Illumina Mammals and birds
Description
Sequencing parameters:
- Platform: Illumina
- Read-length: paired-end 150bp or longer
- Targets: mammals, birds
Relevant publications:
- Development of a DNA metabarcoding method for the identification of fifteen mammalian and six poultry species in food
- Identification of Mammalian and Poultry Species in Food and Pet Food Samples Using 16S rDNA Metabarcoding
- Benchmarking and Validation of a Bioinformatics Workflow for Meat Species Identification Using 16S rDNA Metabarcoding
- Interlaboratory Validation of a DNA Metabarcoding Assay for Mammalian and Poultry Species to Detect Food Adulteration
- Detection of adulterated meat products by a next-generation sequencing-based metabarcoding analysis within the framework of the operation OPSON X: a cooperative project of the German National Reference Centre for Authentic Food (NRZ-Authent) and the competent German food control authorities
Official Methods:
- Amtliche Sammlung von Untersuchungsverfahren: BVL L 00.00-184 (German)
Run with:
--primer_set amniotes_dobrovolny
For example:
nextflow run bio-raum/FooDMe2 \
-r main \
-profile myprofile \ # (1)!
--input samples.tsv \
--primer_set amniotes_dobrovolny
- See the installation guide for more details on this parameter
Configuration
Following parameters are set to a different value than default when running this method:
database
: MIDORI`s LRNA (16S ribosomal subunit)max_expected_errors
: 2amplicon_min_length
: 65amplicon_max_length
: 110primers_fasta
:/assets/primers/amniotes_dobrovolny.fasta
taxid_filter
: 32524 (Amniotes)cutadapt_trim_3p
: true
Validation
Mammals and birds 16S Illumina metabarcoding, method from Dobrovolny paper with the dataset from the FooDMe1 paper.
For this method, a benchmarking (or validation) profile is provided in the FooDMe2 distribution:
Running this will fetch the dataset from ENA, run the workflow with the amniotes_dobrovolny
preconfiguration and then compare the resutls to the expected composition defined under assets/validation/dobrovolny_benchmark_groundtruth.csv
. A noise filter fo 0.1% of the total read number is applied to each sample and the composition is matched to up to the genus level.

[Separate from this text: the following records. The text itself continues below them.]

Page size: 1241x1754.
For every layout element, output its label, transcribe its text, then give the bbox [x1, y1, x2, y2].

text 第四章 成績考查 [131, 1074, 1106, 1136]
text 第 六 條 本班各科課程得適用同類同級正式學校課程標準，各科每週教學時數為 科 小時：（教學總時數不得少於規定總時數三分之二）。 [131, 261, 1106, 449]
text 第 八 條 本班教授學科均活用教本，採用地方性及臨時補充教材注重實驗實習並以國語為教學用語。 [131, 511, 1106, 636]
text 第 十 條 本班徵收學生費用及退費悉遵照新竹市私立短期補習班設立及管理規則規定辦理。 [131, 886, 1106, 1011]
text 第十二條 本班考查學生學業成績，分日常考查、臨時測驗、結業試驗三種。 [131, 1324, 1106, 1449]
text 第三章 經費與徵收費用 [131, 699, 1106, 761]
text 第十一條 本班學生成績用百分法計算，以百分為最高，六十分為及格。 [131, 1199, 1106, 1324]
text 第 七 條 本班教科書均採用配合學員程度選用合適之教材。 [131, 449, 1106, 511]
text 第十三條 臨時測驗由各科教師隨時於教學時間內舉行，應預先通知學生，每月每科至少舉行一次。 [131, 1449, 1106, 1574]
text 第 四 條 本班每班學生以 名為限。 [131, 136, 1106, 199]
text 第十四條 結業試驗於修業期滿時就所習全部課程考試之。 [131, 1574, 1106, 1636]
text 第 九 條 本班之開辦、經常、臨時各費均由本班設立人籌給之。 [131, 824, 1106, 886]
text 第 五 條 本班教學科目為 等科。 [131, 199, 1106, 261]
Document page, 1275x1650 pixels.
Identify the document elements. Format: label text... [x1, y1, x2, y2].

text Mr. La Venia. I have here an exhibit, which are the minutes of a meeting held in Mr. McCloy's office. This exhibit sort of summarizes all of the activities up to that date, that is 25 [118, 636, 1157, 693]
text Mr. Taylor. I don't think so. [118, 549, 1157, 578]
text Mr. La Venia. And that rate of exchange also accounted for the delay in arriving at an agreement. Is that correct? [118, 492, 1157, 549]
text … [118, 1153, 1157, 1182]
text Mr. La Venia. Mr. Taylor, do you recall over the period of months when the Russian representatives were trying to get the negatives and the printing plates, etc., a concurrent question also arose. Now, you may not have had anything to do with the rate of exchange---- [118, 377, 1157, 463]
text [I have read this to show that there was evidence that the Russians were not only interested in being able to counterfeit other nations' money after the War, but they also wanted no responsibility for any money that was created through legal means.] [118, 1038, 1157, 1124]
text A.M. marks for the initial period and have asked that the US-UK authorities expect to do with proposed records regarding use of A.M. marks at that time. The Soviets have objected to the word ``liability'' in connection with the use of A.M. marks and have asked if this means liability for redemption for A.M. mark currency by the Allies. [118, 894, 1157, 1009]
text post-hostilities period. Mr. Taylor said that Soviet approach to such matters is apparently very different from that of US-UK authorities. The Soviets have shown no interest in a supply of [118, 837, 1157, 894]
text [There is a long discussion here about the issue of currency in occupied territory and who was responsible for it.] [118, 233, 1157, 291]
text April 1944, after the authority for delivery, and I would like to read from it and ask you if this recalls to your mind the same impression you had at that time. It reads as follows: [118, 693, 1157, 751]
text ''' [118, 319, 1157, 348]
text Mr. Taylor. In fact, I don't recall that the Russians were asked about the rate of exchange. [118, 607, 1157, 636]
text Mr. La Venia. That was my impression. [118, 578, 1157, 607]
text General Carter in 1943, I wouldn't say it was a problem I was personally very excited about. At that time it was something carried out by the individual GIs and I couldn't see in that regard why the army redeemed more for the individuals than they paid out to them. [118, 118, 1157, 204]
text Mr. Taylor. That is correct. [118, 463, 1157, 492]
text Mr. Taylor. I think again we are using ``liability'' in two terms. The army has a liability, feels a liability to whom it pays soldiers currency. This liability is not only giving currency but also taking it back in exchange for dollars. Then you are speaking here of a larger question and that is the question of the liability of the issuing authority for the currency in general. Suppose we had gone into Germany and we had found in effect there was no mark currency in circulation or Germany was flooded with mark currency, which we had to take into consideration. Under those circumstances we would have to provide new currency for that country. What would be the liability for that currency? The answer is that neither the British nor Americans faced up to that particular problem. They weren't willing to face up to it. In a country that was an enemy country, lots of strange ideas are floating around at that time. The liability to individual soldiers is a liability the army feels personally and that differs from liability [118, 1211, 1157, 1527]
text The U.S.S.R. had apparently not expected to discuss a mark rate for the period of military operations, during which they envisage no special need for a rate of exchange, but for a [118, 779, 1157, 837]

In the resulting Excel file we can quickly count the number of TP, FP and FN and calculate precision and recall for the analysis:
- | Expect Positive | Expect negative |
---|---|---|
Predicted Positive | 524 | 31 |
Predicted Negative | 19 | - |
Which means a precision of 94.4% and recall of 96.5% out of the box.
However there are 14 FN occurences of fallow deer (Dama dama) in the table, which was not amplified in the initial method and therefore cannot be detected. These can be ignored for the validation.
Another problem in this dataset is that Kangaroo (Macropodidae), a family node, was expected with no information on the species, this results in a negative results in the benchmarking tools. We can correct this be converting all FP results for Kangaroo into FP (if a kangaroo speice was detected of course), these are all 17 occurences where either of Macropus giganteus, Osphranter robusuts, or Osphranter rufus were detected.
The corrected confusion table now looks like this:
- | Expect Positive | Expect negative |
---|---|---|
Predicted Positive | 541 | 14 |
Predicted Negative | 5 | - |
Now resulting in a precision of 97.4% and a recall of 99.1%.